Recent versions of the Voyager software expand the original 128-patch memory to 896 patches by implementing seven selectable banks, A to G, with 128 patches each. The current model (2007) has most of the patches pre-programmed in groups corresponding to earlier software releases.

In September 2015, Moog Music announced that after 13 years of production and over 14,000 units sold, sales of the Voyager would be discontinued.

==Models==

The first 600 units could be preordered at the price of US$3495 and featured Bob Moog's autograph. The standard edition continued to sell for US$2995. Apart from the signature and price, the models were identical. Wood finish on the models was offered in walnut, cherry or maple.

For 2004, Moog Music released a limited 50th Anniversary Edition Voyager. The wood cabinet was painted black and the control panel was backlit using electroluminescent technology. 2005 marked the end of production of these units, while Moog Music continued to sell a backlit model called the Electric Blue that featured an iridescent blue cabinet finish. Both of these models had the same features as the non-backlit models but sold for US$3295. From 2006 they offered a customizable version named the Select Series, in which the customer could choose between mahogany, electric blue, traditional ash, white wash, maple, black, cherry, and walnut cabinets with red, blue, white, orange, green, or purple backlighting. Their retail price was the same as that of the Electric Blue model.
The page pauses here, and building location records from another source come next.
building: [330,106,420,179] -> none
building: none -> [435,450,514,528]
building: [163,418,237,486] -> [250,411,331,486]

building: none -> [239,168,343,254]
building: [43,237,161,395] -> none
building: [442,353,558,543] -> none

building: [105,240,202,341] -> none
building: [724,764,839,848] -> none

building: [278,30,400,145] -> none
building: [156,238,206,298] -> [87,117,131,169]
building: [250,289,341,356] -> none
In 2005, Moog Music released the Voyager Rack Mount Edition (RME), a synthesizer based on the Voyager. The RME was designed to occupy 5 spaces in a 19-inch rack. The model had all of the features of other Voyagers except the touch panel control and keyboard. The RME was designed to be controlled via MIDI. Up to 16 RME Voyagers could be combined to achieve polyphony.

In 2008, Moog Music released the Minimoog Voyager Old School. (Voyager OS). The Voyager OS had enhanced modulation busses with more sources on the panel to compensate for the lack of software and an operating system. The Voyager OS also did not have a touch pad or MIDI inputs and outputs. Unlike other Voyagers, it featured a keyboard pitch CV out and keyboard gate CV out, without the aid of the VX-351. The Voyager OS's pitch bender was set to +/- 7 semitones, and could be modified by an internal jumper. The OS was sold with one wood panelling option, "traditional ash". However, a few limited edition models were housed in white wash cabinets. The Voyager Old School was discontinued in 2009.
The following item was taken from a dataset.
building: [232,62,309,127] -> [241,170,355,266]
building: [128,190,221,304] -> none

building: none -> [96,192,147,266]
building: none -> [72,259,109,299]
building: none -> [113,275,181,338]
In 2010, for the 40th anniversary of the Minimoog Model D, Moog Music released the Minimoog Voyager XL model. It was an expanded Voyager that included, in addition to the original Voyager features, a five octave 61-note keyboard, a ribbon controller, an additional Six Waveform LFO with positive and negative outputs, a Lag Processor, two Attenuators with Offset Control, a four by one Mixer also with Offset Control, and most notably, a patch bay on the far left of the instrument—providing a similar modular functionality to the VX-series products.
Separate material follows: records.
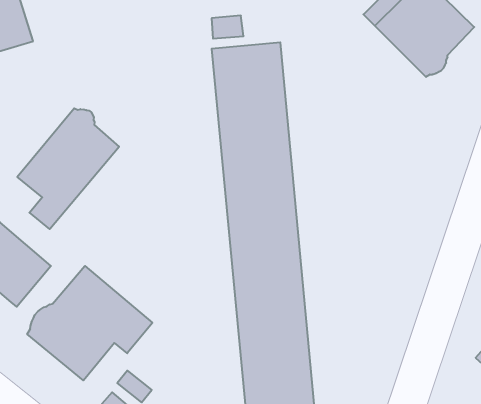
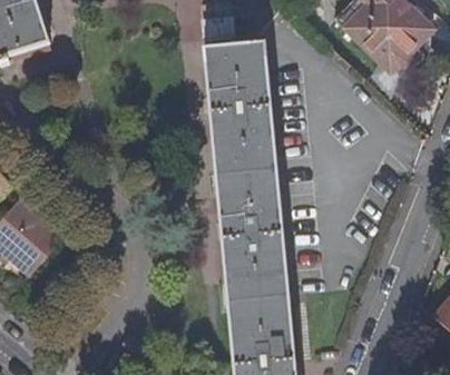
building: [17,108,119,229] -> none
building: [27,266,152,380] -> none

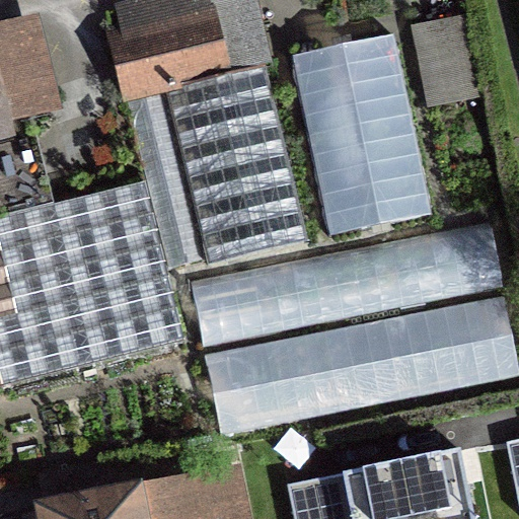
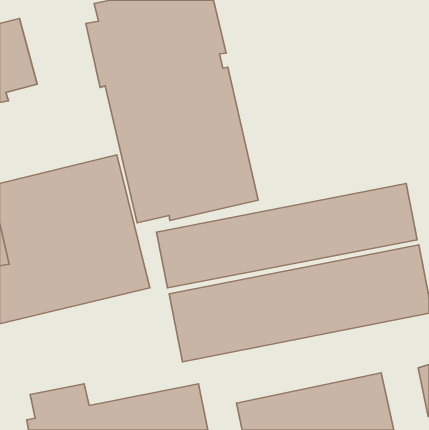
building: [410,16,481,110] -> none
building: [291,35,433,238] -> none

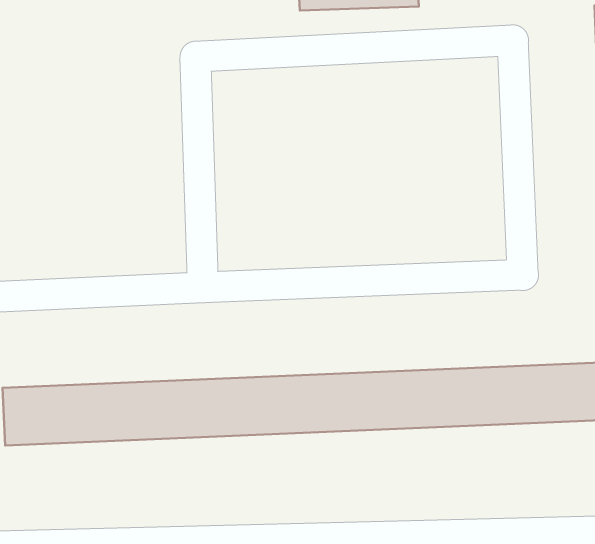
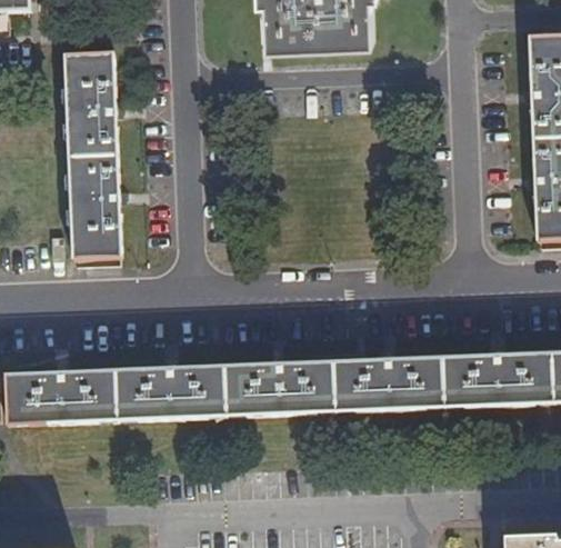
building: none -> [66,51,121,257]

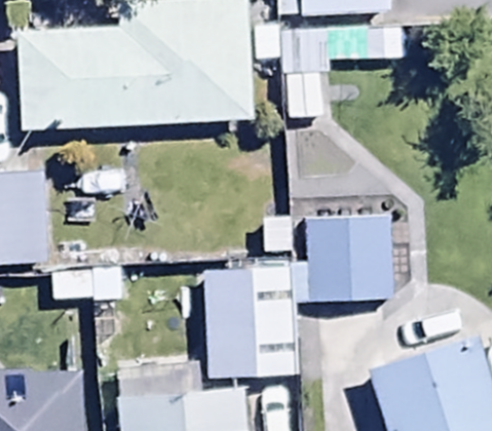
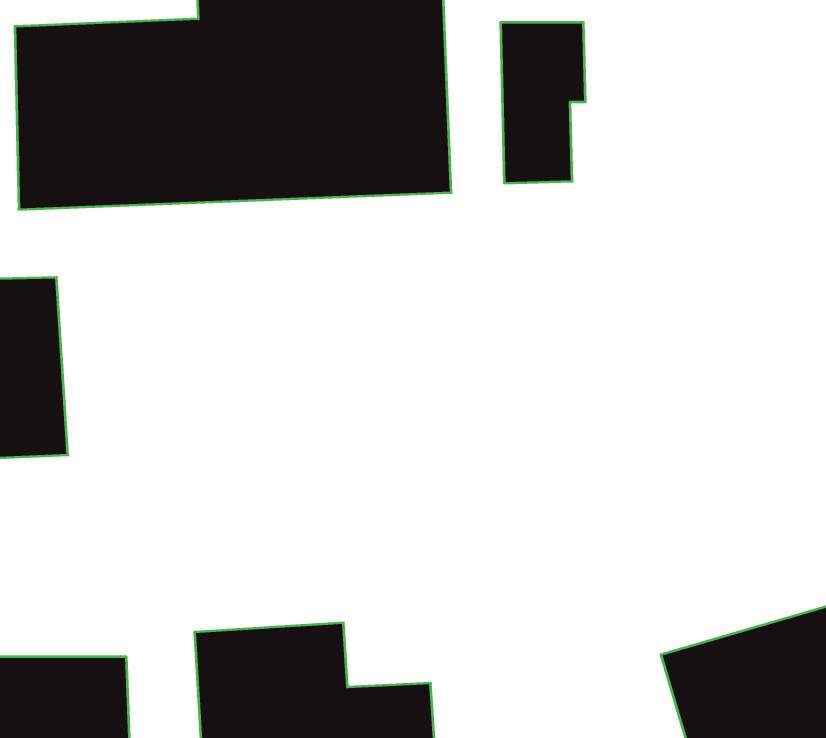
building: [304,214,391,301] -> none
building: [204,275,297,381] -> none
In 2012 to commemorate the 10th anniversary of the Voyager, Moog made a limited run of 31 units that were dipped in 24-karat gold, finished in Black Piano Lacquered Wood with Japanese Awabi Pearl inlayed sides and translucent rotary knobs. One was given away and the others were distributed for sale worldwide. The 10th Anniversary Gold Minimoog Voyager is one of the rarest synthesizers. Its Manufacturers Suggested Retail Price was $15,000.